Bar Chart Composed of Images ("In One Chart")

What This Shows

A bar chart of Twitter images from Tweets that contain the phrase "in one [chart|graph]". The images themselves make up the areas of the bar chart. Because the Twitter Search API only indexes tweets from the previous seven days, the data is relatively uninteresting for a bar chart.Thus, this visualization is more a proof-of-concept and a unique talking piece for the increased prevalence of the phrase "in one chart". I wrote a short bit on this visualization here.

What's Under the Hood

For this visualization, I wanted to group unique charts/graphs on the day they were first published. I used the following pipeline to determined the tweets that first published unique charts/graphs:

  1. Get all tweets that contained the phrase "in one chart" or "in one graph". (6788 tweets to start)
  2. Then, get tweets that had a picture attached. (4716 tweets left)
  3. Then, group tweets by the image url. Find the earliest tweet from those groups. (204 tweets left)
  4. Then, compare tweets to one another to determine if any of the images were simply re-uploads of existing images. (153 tweets to end)

I did not know that step3 would yield such a reduction in the search space.
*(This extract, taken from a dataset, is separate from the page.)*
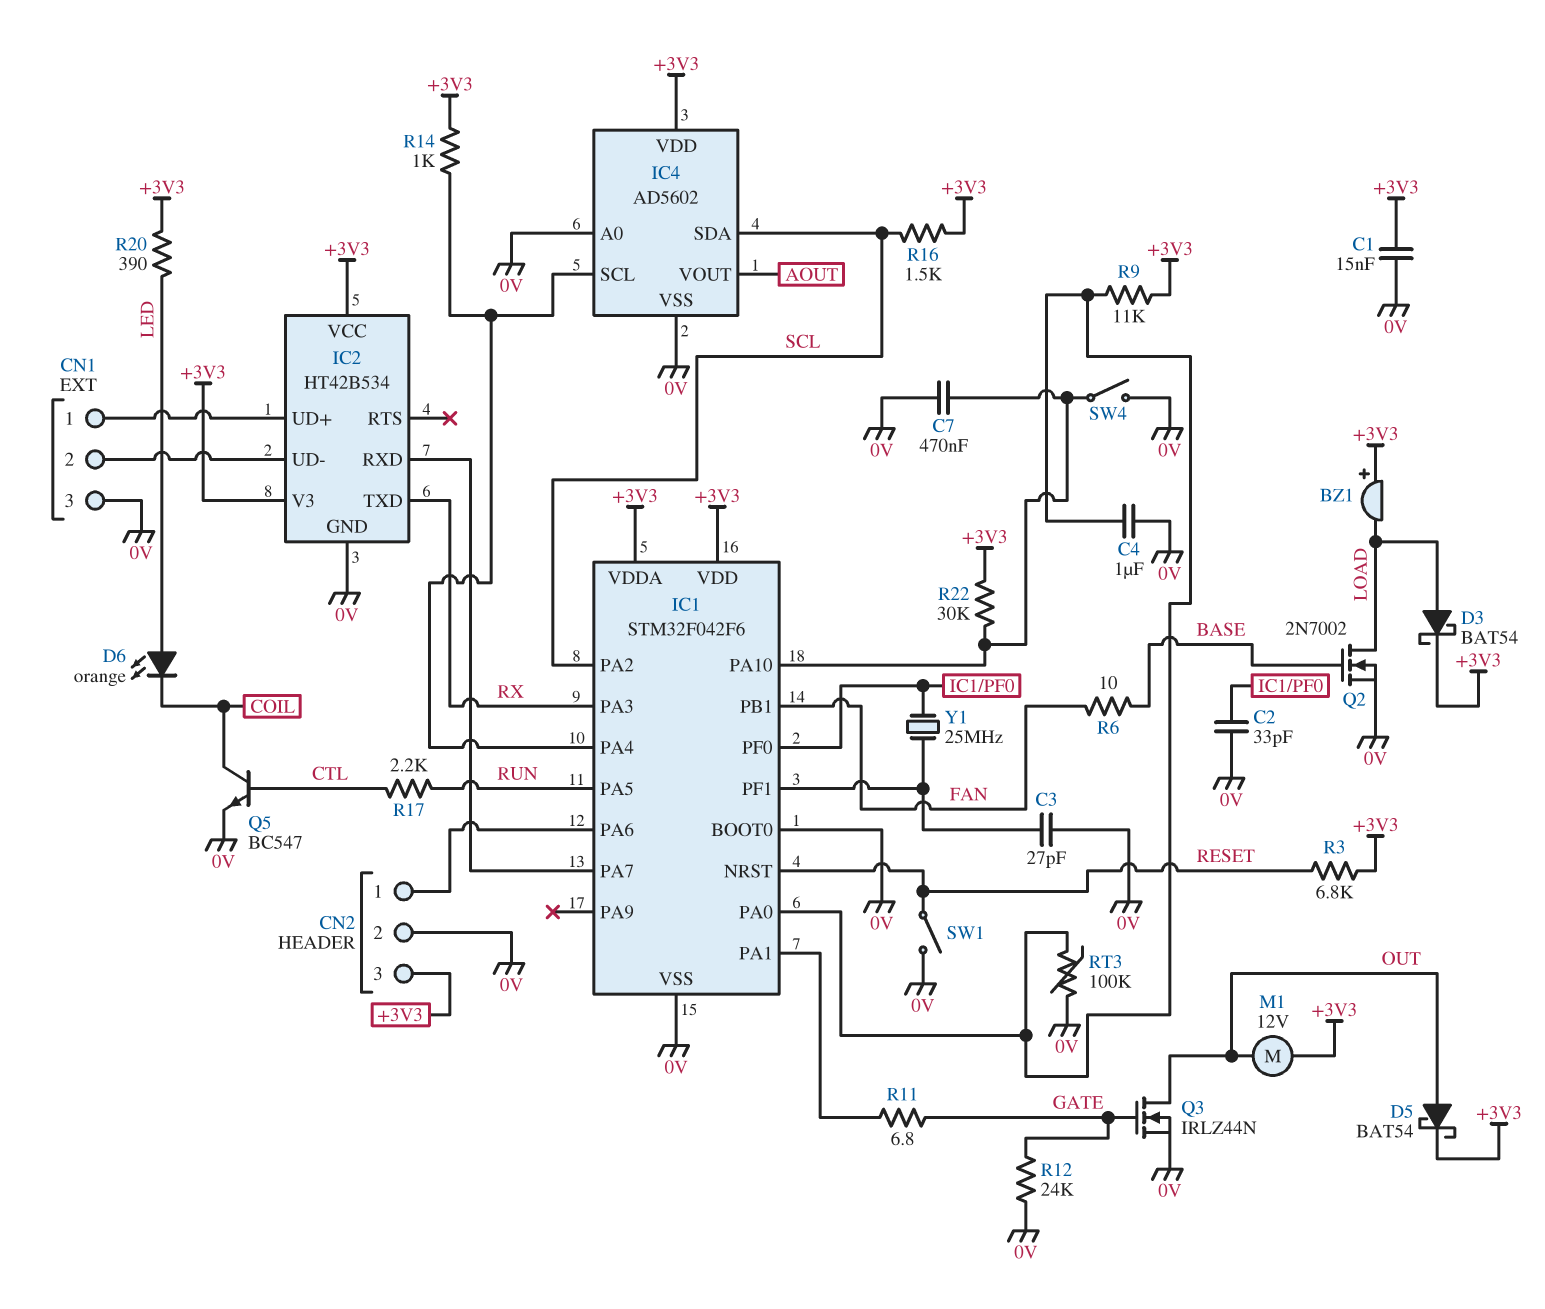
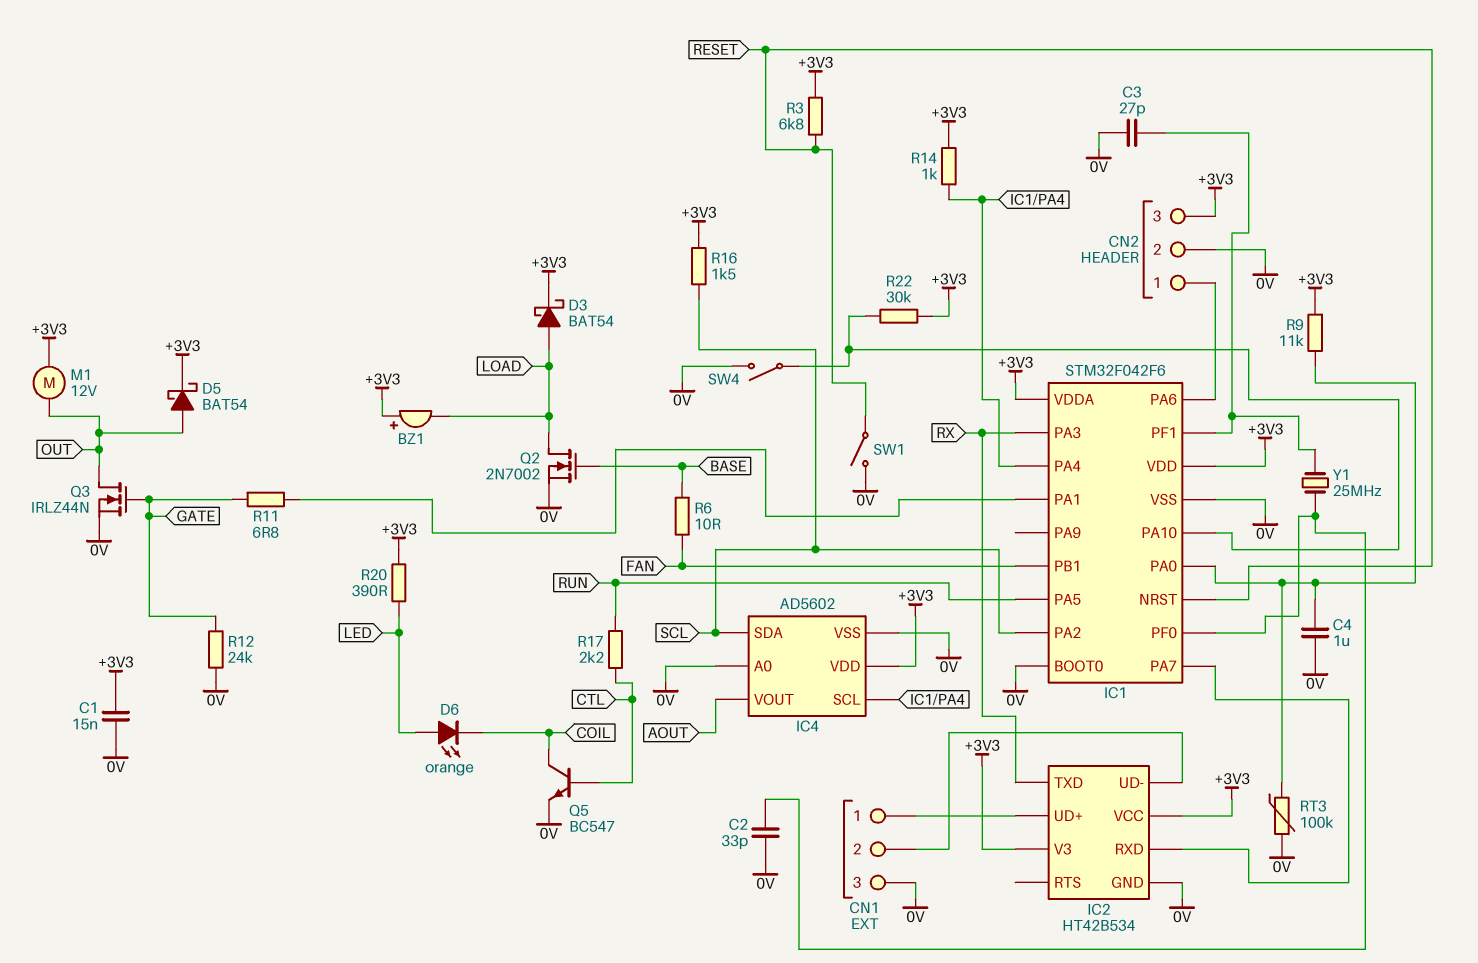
C7: 470nF (0V, IC1/PA10) -> none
I learned there is good reason for serious tweeters to not simply click retweet, but instead copy-paste the tweet of interest and fire it off themselves (i.e., manually retweet). Good thing, too, else the somewhat costly image comparison in step4 might have barred its fangs.

To avoid recomputation, each tweet that has gone through the pipeline is marked to state whether or not it is a unique-earliest-tweet. Thus, on successive runs of the pipeline, steps 1-3 only have to run on the new tweets. Step 4 is computationally lessened as well, but not to same degree because each new image must be compared to older images.

What Remains

For image comparison, I use a root-means-squared metric between the two image's PIL.Image.histogram(). Histographic comparison, at least in my implementation, is not robust to cropping or small annotations; those types of edits rarely justify uniqueness.

The slow loading of images is ugly. A loading screen would be nicer.

Interactivity. I've tried my hand at embedding corresponding Tweets upon mouseover() for the images with some success. Uncomment out the .on(mouseover) line and you will get that interactivity with the embedded Tweet off to the side. Unfortunately, you can only view the tweet because once you move your cursor you inevitably mouseover() some other tweet along the way. A better way to embed the tweet is with a tooltip. I struggled in attempting that in large part due to the asynchrnous nature of embedding tweets. Current d3-tooltip libraries are unsuited for that. jQuery lacks support for svgs for this purpose, and I would much prefer a d3 native solution over other external libraries.